La cérémonie, du reste, était gaie et combinée pour faire rire la foule, pour venger le peuple du prodigieux ennui des offices dont on l'assommait. C'était la messe à l'envers, la messe noire. Le célébrant, à l'élévation, se tenait la tête en bas, les pieds en l'air, avec une hostie de dérision, une rave noire, qu'il mangeait lui-même.
Il y avait là beaucoup de jongleries. Des diables agiles sautaient à travers les flammes, montrant aux nouveaux venus stupéfiés comment il fallait mépriser les feux d'enfer.
Les sorcières de profession effrayaient les simples. Elles baptisaient un crapaud, l'habillaient comme un enfant, et, après cette espèce d'adoption, ces tendres mères simulaient l'infanticide, en attaquant, démembrant l'animal avec les dents. Elles lui coupaient la tête avec un couteau, en roulant les yeux effroyablement, défiant le ciel, et lui disant: «Ah! Philippe, si je te tenais!...»
Quatrième acte. Dieu ne répondant pas au défi par la foudre, on le croyait vaincu, anéanti. Toutes les lois que l'Église imposait en son nom semblaient avoir péri, spécialement celles qui troublaient le plus la famille rustique, les empêchements canoniques de mariages entre parents.
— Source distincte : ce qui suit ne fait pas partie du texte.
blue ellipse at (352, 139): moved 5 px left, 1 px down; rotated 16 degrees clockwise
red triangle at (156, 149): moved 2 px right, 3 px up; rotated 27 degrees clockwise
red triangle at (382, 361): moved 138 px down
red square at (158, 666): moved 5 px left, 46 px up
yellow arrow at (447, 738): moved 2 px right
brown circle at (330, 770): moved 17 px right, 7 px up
Le paysan n'aime que les siens, point du tout l'étrangère. Sous ce rapport, il garde l'esprit des tribus primitives. Il préfère sa parente, et s'il y a quelque bien, il désire qu'il reste en famille. Dès l'enfance, la petite femme qu'il a en vue, c'est la compagne des premiers jeux, la cousine, la nièce, parfois la jeune tante. L'Église, qui interdisait la cousine au sixième degré, était directement hostile aux attractions naturelles. Dans la liberté du sabbat, on y revenait violemment, avec fureur. Le cousinage équivalait au mariage, et la petite société, dans un mélange aveugle, cherchait sa communion dernière, son rêve absolu d'unité.
Est-il vrai que le frère s'unit même à la sœur, comme en Égypte, à Sparte et à Athènes? Il est difficile de savoir si le fait est réel, ou une de ces fables répétées tant de fois pour donner l'horreur des sociétés secrètes.
Cinquième acte. Au départ de la foule, la clôture du sabbat se faisait par la mort du Diable. Lui, aussi, il devait périr. Habilement, il s'escamotait, laissait tomber au feu sa peau de bouc, et semblait s'évanouir aux flammes.
La foule s'écoulait, les lumières s'éteignaient. Sur la lande redevenue solitaire, tout semblant détruit, et Satan et Dieu, la sorcière restait victorieuse, et seule se faisait son sabbat réservé.
Seule? Elle l'était toujours, sans époux, sans famille. Objet d'horreur pour tous, et faisant peur à tous, même aux affiliés du sabbat, qui eût voulu en approcher? Et elle-même à qui se fût-elle confiée? À qui eût-elle voulu transmettre ses dangereux secrets? Son fils, enfant sans père, était le seul à qui elle se livrât. Contre la haine universelle du monde et cet accablement de malédiction monstrueuse, elle opposait un monstrueux amour. C'était celui du mage d'Orient; il ne se renouvelait qu'en épousant sa mère. De même, disait-on, pour perpétuer la sorcière, il fallait ce mystère impie. À ce moment douteux où pâlissent les dernières étoiles, la mère et son jeune hibou, élixir de malice, accomplissaient leur triste fête. La lune fuyait ou se cachait.
Ces sauvages horreurs, si elles furent réelles, semblaient avoir disparu au XVIe siècle. Je vois, au XVIIe, des familles régulières de sorciers, pères, mères, fils, filles. Ils rentrent dans la classe des hommes. Le Diable n'y perd rien. Et l'impiété peut-être augmente. Si le fils n'est plus un monstre d'amour, il l'est souvent de haine, d'horrible ingratitude et de perfidie. Il n'est pas rare, dans les procès, de voir l'enfant, gagné, corrompu par les juges, leur servir d'instrument contre les siens, et parfois faire brûler sa mère.
Au sabbat, comme ailleurs, l'intérêt domine tout. C'est l'avénement de l'argent. Satan ne se contente plus de sa rude pierre druidique, il prend un trône doré. Les sorcières, sous leurs haillons, apportent au banquet de la vaisselle d'argent. Il n'est pas jusqu'aux crapauds qui ne deviennent élégants; j'en vois qui, comme de petits seigneurs, sont vêtus de velours vert.